= 課題の詳細 =
以下の、MXMLとロジックの分離についての文章の続きを、最後の文の後から書いてください。

= 原文抜粋 =
+ + +

MXMLとロジックの分離

MXML中にActionScriptのロジックを埋めるのはイヤなものです。そんなにコードが汚くなるんならMXMLなんか要らない!という人も多いのではないでしょうか?

現在、ロジック部分をMXMLファイルから分離するにはいくつかの方法があります。

1)単純にソースを分離する
C#なんかと同じように、Script部分を別ファイルに書くことができます。MXMLと同じ名前が使えないのは難点ですが(MXMLとASを同じ階層においた場合)、コンポーネントによけいなサフィックスを付加することなくアクセスできるのでキレイといえばこれが一番キレイかもしれません。

2)IMXMLObjectを実装したロジッククラスを埋め込む
IMXMLObjectを継承したオブジェクトは、そのままMXMLにタグとして埋め込むことが出来ます。initialize()メソッドを実装するときに引数として親コンポーネントが渡ってくるので、ソース側ではこれを参照することが出来ます。

3)CairngormフレームワークのViewHelperを使う
Cairngormフレームワークに収録されたViewHelperはIMXMLObjectの実装のひとつで、これでインスタンス化されたオブジェクトは、ViewLocatorという別のクラスから一元的に管理されます。

+ + +

= データ一覧 =
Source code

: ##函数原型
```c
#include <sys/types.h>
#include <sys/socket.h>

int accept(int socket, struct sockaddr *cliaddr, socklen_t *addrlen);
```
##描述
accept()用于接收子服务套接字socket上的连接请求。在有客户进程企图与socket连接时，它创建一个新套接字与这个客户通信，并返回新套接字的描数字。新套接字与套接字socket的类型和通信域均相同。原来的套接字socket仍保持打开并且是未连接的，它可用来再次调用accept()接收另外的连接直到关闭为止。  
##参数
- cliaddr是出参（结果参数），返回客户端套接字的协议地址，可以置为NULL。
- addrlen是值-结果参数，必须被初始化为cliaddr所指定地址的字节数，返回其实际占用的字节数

+ + +

= 課題の解答 =
フローティングダイヤログを多用するプロジェクトの場合に大変便利なのですが、一方で、ロジックのインスタンスをひとつしか作成できないという不便さがあります。

4)YuiFrameworkを使う
これもIMXMLObjectの実装のひとつで、デザイナとプログラマとの分業を目的としています。まだ使ったことがありませんが、コードの自動生成などを備えているようで、慣れれば便利そうです。


埋め込みロジックの役割は以下のようなものです。

1)コンポーネント間のデータバインディング
MXML内でバインディングを指定するほうがてっとり早い場合が多いですが、デザイン編集中に消えてしまいがちなので、初期化の段階でBindingUtilsを使って結び付けます。

2)コンポーネント全体が保持すべきデータモデルの局所化
パネル全体で設定されたデータをモデルにぶち込んだりするロジックを書きます。

3)入力エラーなどの処理

4)新たなポップアップの管理 ・・・など。


Flexはイベントドリブンなので、ロジックオブジェクトを複数埋め込むと、どちらのロジックも実行されます。
つまり、同じパーツをもつ複数のデザインのダイヤログがある場合、パーツの役割に応じてロジックをまとめることが出来ます。
たとえば、入力1と2を持つダイヤログ1と、入力2と3を持つダイヤログ2がある場合、入力2に関するロジックは共通化可能ですよね?
それに、ダイヤログ1ではフォームを縦に並べたいが、ダイヤログ2では横に並べたい、といった場合にもロジックが共通化されていると便利です。
(ただし代償として、ロジック側はMXMLに埋め込まれた各コンポーネントの型とIDを知っておく必要があります。初期化時にチェックできるよう、メタ情報を振っておくべきですね)


IMXMLObjectの初期化処理を使う際の注意点です。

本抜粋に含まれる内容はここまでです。